Training Without Dominating 

Chira maps the rhythms of Casey’s days, the watching and waiting. Whereas much of horse training is regimented and goal-oriented, she sought to let the process unfold organically, establishing at every step of the way that she was not a predator to be feared. 

“It’s easy to misinterpret a horse standing still as cooperative. But then you take a deeper look at things like, ‘Are they tense in their cheekbones? Have they stopped blinking?’ It’s those little things that start to convey really clearly, ‘I am not okay with what’s happening right now,’” she explained over the phone. 

Whenever Casey spotted one of those telltale signs of anxiety, she would take a beat. Then, when she saw the animal’s nervous system cooling down, she would resume training.

Yet, it was equally critical to be keyed into her own emotions. “If I was having a chaotic internal landscape, or if I was rushed or had a time limit, it just wouldn’t go well. They would take off, run laps around me with their noses and tails in the air, just being absolute goofballs. It’s this reminder that you gotta take this moment for what it is, not what you came in here trying to construct it to be,” she said.

The “Ask” and the “Accept” 

Through its inventive formal choices, Chira spurs the viewer to pay similarly close attention. I found myself frequently pausing on its gorgeous landscape shots, in which the intersections of fields, fences, and the horizon create intriguing geometric patterns. Other shots plunk the viewer on the ground, amidst swaying grass and wire-link fences. Such shifts in perspective reward eagle-eyed viewers. Chira’s entire collage of visuals, sound, and narration create this hypnotic effect. In particular, a sparse natural soundscape makes the sounds of civilization—a gate clanging, a tractor revving up—uniquely jarring.
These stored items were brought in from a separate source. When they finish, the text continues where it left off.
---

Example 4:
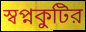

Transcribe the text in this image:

স্বপ্নকুটির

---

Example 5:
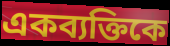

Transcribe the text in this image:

একব্যক্তিকে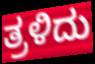
ತ್ರಳಿದು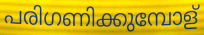
പരിഗണിക്കുമ്പോള്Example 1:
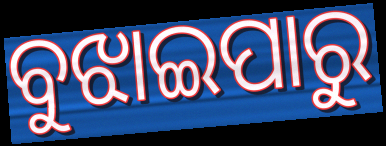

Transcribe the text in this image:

ବୁଝାଇପାରୁ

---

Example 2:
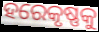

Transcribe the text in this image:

ହରେକୃଷ୍ଣକୁ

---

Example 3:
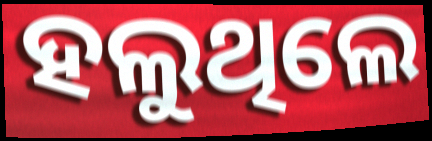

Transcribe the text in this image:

ହଲୁଥିଲେ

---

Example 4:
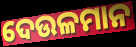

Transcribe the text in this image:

ଦେଉଳମାନ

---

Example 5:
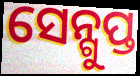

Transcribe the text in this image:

ସେନ୍ଗୁପ୍ତ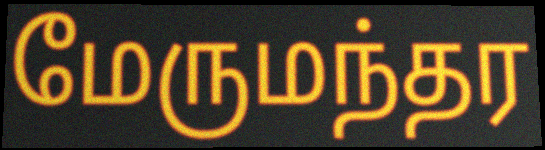
மேருமந்தர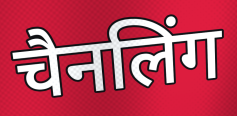
चैनलिंग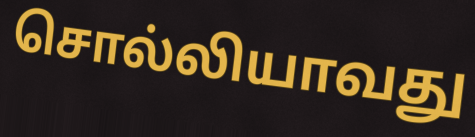
சொல்லியாவதுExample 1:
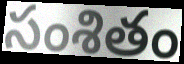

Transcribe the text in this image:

సంశితం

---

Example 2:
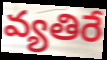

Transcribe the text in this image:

వ్యతిరే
For Moss, avoiding the conventions of cut-and-dry documentary journalism gave her room to play around with form. “When you release the idea of, ‘My perspective is truth,’ you can look at it more like a piece of art as compared to a vessel for facts. I think docs sometimes sell themselves short in the interest of being taken seriously,” she said. 
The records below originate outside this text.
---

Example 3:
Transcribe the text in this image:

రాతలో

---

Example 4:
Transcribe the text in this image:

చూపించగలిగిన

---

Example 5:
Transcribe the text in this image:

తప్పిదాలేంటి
Indeed, Chira embraces the full potential of the medium. About two-thirds in, things turn meta when Moss asks Casey to take off her mic. With one jump cut, Moss steps in front of the camera, and Casey takes over the narration. The fact that Casey wasn’t prepped beforehand gives the scene an antsy energy. This experiment in role reversal proves yet another clever way to interrogate power dynamics. “Is this relationship between you and me equal?” Moss asks. “Or does the mere presence of a camera give one person power over another?”
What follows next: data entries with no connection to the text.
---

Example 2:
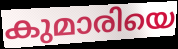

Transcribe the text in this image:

കുമാരിയെ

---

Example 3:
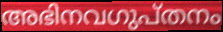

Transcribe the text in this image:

അഭിനവഗുപ്തനം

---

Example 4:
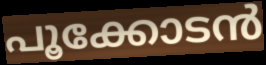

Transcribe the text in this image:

പൂക്കോടൻ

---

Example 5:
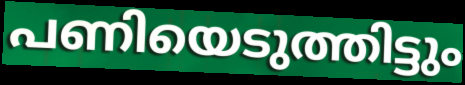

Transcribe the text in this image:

പണിയെടുത്തിട്ടും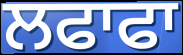
ਲਫਾਫਾ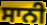
ਸਾਨੀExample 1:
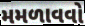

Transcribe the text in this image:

મમળાવવો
For Moss, this scene deepens the theme of relationship-building, including the one developing between her and Casey. Taming a wild horse without breaking it becomes an allegory for the push-and-pull of all relationships. Moss characterizes this tension as the “ask” (what we ask for from others) versus the “accept” (what we will accept from others).

“It’s a little more ‘accept’ than we’re traditionally offered. Like, accept the core of who they are and where they’re at, and don’t push them beyond what they have the capacity to give ... The core question is, How do we love better? I think the ‘ask’ is attached to loving ourselves, and the ‘accept’ is what it is to love another. I don't have close to all the answers on how to love best. But it is a quest to learn as much as I can,” Moss said. 

Indeed, for the viewer, Chira represents just such a dizzying journey, raising questions that will linger long after the credits.


Chira screens during Northwest Film Forum’s Local Sightings Festival on Thursday, September 22 at 7:30 pm. In-person tickets range from $7 to $13. NWFF offers individual virtual tickets on a sliding scale from $5-$25.